His tone lightens, though, when he remembers a clock brought to him in pieces, a clock that had been stored in a resident’s garage for 20 years with rusted gears and missing glass panes. His photo of the restored clock shows a finely shaped wall clock, with a glass hinged door and gilded wood frame.

“I painted it, gilded the wood,” he says with obvious satisfaction. “It was a beautiful clock. I should have taken pictures of it in the box, when they first brought it to me, but I never remember to do that.
I just get in a hurry to get my hands on it, so I forget the pictures.”

The oldest clock he’s been asked to repair was 400 years old with gears chiseled from lead, instead of the usual brass. “You could see the cut marks on the gears from the tools they used then,” he says. “It took me a month just to figure out how it worked—I’d never seen one like it or anything even close to it. I had to remember my physics, the laws about trapezoids that were somewhere deep inside my mind, before I could fix it.”

The couple had owned the clock for 20 years, he says, and had purchased it at a Sotheby’s auction in New York. The husband brought it to Gabe, but after it was repaired, it was the wife who revealed to him that it had never run since their purchase. They had not found anyone before who could figure out how it worked.

Now clocks to him from throughout the eastern US, from Connecticut, New Jersey, New York, and from overseas, from people who believe that Gabe can figure out how to fix them. They currently stand in line at his shop for repairs, but he is quick to point out, however, that he no longer makes “house calls” to repair grandfather clocks.

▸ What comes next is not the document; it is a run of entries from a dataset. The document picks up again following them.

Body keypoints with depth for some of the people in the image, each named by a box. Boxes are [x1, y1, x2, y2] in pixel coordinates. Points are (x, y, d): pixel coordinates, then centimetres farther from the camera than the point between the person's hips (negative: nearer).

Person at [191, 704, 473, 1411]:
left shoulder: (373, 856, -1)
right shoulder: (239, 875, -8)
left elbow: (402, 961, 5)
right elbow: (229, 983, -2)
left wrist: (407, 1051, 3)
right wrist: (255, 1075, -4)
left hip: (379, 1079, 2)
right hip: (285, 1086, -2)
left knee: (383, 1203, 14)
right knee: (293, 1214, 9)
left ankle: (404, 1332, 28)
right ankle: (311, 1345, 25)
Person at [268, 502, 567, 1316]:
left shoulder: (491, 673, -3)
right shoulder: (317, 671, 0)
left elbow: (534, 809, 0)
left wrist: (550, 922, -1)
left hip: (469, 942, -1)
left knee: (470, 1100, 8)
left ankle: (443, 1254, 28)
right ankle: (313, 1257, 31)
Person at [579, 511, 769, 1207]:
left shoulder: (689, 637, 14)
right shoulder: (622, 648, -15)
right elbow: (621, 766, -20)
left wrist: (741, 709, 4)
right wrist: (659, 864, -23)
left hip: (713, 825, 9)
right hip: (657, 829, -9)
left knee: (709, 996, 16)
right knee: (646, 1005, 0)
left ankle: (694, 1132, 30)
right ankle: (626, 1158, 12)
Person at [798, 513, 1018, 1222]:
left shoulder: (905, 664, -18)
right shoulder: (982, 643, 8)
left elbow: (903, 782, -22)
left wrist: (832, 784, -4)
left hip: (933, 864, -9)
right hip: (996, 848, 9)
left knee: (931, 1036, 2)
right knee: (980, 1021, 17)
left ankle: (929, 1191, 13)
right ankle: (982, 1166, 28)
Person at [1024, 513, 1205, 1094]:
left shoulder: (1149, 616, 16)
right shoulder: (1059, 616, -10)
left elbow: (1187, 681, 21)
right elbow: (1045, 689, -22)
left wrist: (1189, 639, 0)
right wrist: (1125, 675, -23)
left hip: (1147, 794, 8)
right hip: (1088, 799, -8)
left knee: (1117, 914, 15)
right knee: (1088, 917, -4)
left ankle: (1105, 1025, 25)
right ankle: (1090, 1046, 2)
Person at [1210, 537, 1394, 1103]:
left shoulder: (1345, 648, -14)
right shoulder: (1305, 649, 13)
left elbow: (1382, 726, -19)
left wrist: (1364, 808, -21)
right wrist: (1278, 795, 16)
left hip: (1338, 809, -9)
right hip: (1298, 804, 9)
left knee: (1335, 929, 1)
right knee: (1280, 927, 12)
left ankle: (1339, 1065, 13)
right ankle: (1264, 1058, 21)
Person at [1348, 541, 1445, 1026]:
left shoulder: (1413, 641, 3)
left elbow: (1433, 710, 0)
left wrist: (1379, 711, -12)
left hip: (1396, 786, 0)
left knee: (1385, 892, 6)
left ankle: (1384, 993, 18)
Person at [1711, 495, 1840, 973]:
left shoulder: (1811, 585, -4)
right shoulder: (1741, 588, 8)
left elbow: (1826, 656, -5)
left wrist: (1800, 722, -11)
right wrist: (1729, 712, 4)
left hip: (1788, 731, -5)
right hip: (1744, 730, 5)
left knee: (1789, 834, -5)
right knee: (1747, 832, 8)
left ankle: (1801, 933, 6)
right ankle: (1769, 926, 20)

“Usually, just the part costs $500 or more,” he says, “and they don’t way pay that plus pay for my time for closing up the shop for a couple of hours, so I just don’t do that anymore. You have to bring the clock to me.”

He also has learned to warn customers after he’s taken the broken clocks apart if they are quite damaged inside, to call their owners to come inspect prior to him proceeding with the repair.

“Look at this,” he says, as he holds up the plate on which a clock’s movement would be mounted, full of holes that have been drilled previously. “You can tell that every Dick and Tom has had his hands on this, but I worry that it’s no longer strong enough to hold.”

That’s bad news that he does not like to give a customer. More parts have to be replaced, or perhaps entire movements, which affects a clock’s authenticity, but it’s a decision left up to the customer. Most people just are happy to have their clocks running again, chiming again, regardless of what Gabe needs to do to make it happen..

Of course, Gabe also repairs watches, which give him a special joy because he knows watches better than anything else. He cups them gingerly in his hands, admiring their faces and inner workings as if he’s looking at a fine piece of art.

“Ahh,” he says, as he takes a rather nondescript watch out of its little repair box and places it on his wrist, holding his arm away from his body. “I’d like to have this one…here’s one that I would not mind wearing. It makes a difference when you know their history.”

Every clock has a story, it seems, and it’s easy to lose track of time as Gabe points to one, then another, and another as he talks reverently about timepieces that he was able to bring back to life.

“There’s a great deal of satisfaction in doing this,” he says. “I can’t imagine doing anything else.”